REPUBLIKA.CO.ID, BOGOR -- Seorang relawan kemanusiaan asal Gaza, Palestina Mostafa Nahed Abuassi, berbagi kisah tentang situasi terkini dari Tanah Para Nabi saat singgah di Kota Bogor, Jawa Barat, Ahad (20/11).
"Ini pertama kali saya datang ke Indonesia, saya sangat bersyukur diberi kesempatan karena ini pengalaman pertama saya keluar dari Palestina," kata Mustofa dalam acara bertajuk "Gaza Memanggil" di Masjid Alumni IPB, Kota Bogor.
Mostafa merupakan warga Palestina, lahir dan tumbuh besar di Gaza. Ia mendirikan organisasi kemanusiaan 'Save Gaza Project' bersama sejumlah pemuda, pekerja, dokter dan penduduk sipil dari berbagai kalangan yang menjadi korban perang agresi Israel.

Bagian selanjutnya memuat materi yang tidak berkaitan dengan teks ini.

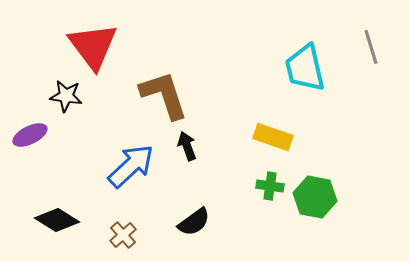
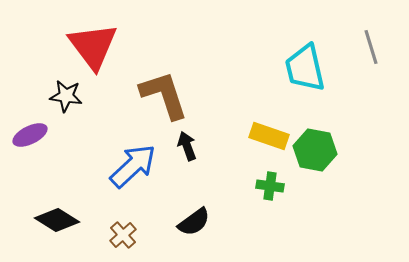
yellow rectangle: moved 4 px left, 1 px up
blue arrow: moved 2 px right
green hexagon: moved 47 px up
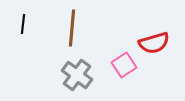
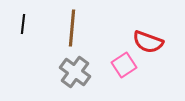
red semicircle: moved 6 px left, 1 px up; rotated 36 degrees clockwise
gray cross: moved 2 px left, 3 px up
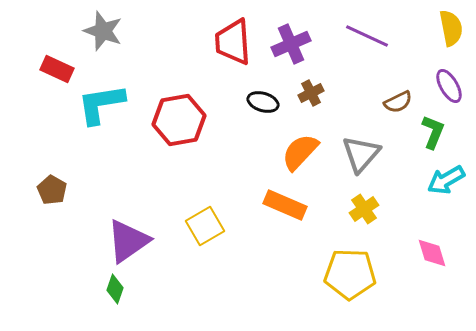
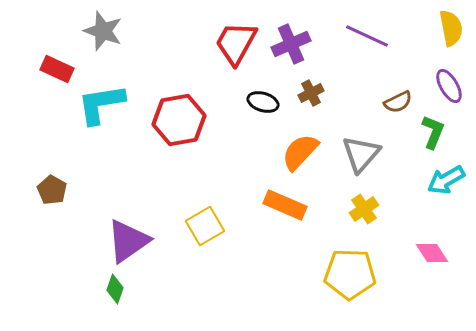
red trapezoid: moved 3 px right, 1 px down; rotated 33 degrees clockwise
pink diamond: rotated 16 degrees counterclockwise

Organisasi kemanusiaan yang dibentuknya bertugas menyalurkan bantuan untuk warga Palestina, baik bantuan makanan, pakaian, peralatan sekolah, perlengkapan ibu dan bayi, daging kurban, makanan bagi janda, dan lansia korban perang, serta memberikan pelatihan dan pendidikan.
"Kami bekerja keras melakukan kegiatan kemanusiaan," kata Mustafa yang hadir di Bogor atas undangan Urban Syiar yang dipimpin oleh mantan artis Peggy Melati Sukma, yang sudah beberapa kali menyalurkan bantuan kemanusiaan untuk rakyat Palestina melalui proyek itu.

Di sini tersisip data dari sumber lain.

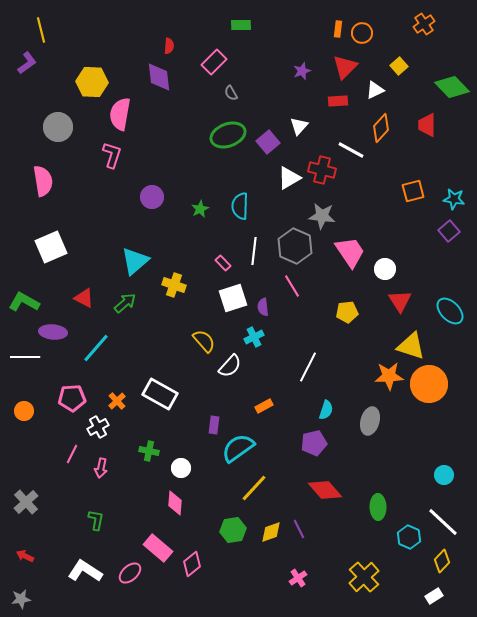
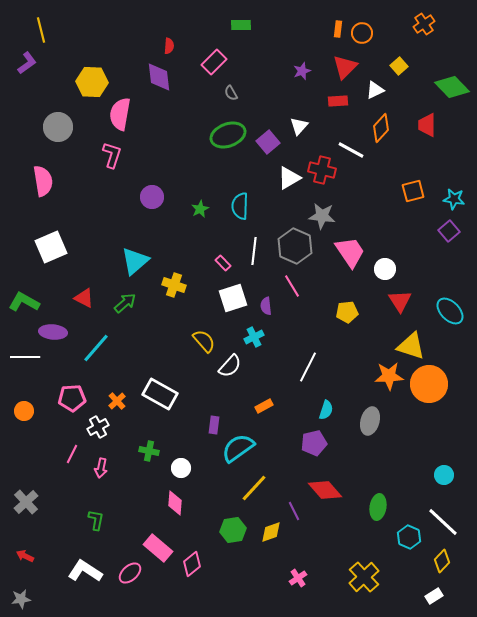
purple semicircle at (263, 307): moved 3 px right, 1 px up
green ellipse at (378, 507): rotated 10 degrees clockwise
purple line at (299, 529): moved 5 px left, 18 px up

Menurut Mostafa, situasi di Palestina saat ini masih diwarnai serangan, hampir setiap hari terjadi serangan. Warga hidup dalam ketakutan, tidak ada kedamaian, anak-anak kehilangan kesempatanya untuk menikmati hari-hari dengan bermain dan belajar.
"Gaza itu seperti penjara besar, orang bisa masuk ke sana tapi belum tentu bisa keluar hidup-hidup," katanya.
Sebagai penduduk asli Palestina, ia menjadi saksi hidup merasakan tiga kali agresi militer Israel yang terjadi di 2008, 2010 dan 2014. Serangan tersebut telah membuat Palestina hancur, banyak bangunan rusak dan puing-puing menghiasi wajah negeri tersebut.
"Saya ingin menyampaikan apa yang sebenarnya terjadi di Palestina. Karena apa yang didengar selama ini dari berita-berita banyak yang kontradiksi," katanya.
Apa yang dirasakan rakyat Palestina saat ini, lanjut Mostafa, mirip masyarakat yang hidup tanpa ada listrik, tidak ada air, dan makanan terbatas. Semua dijaga ketat oleh tentara Israel. "Jadi tidak mungkin makanan bisa masuk, bantuan dijaga ketat," katanya.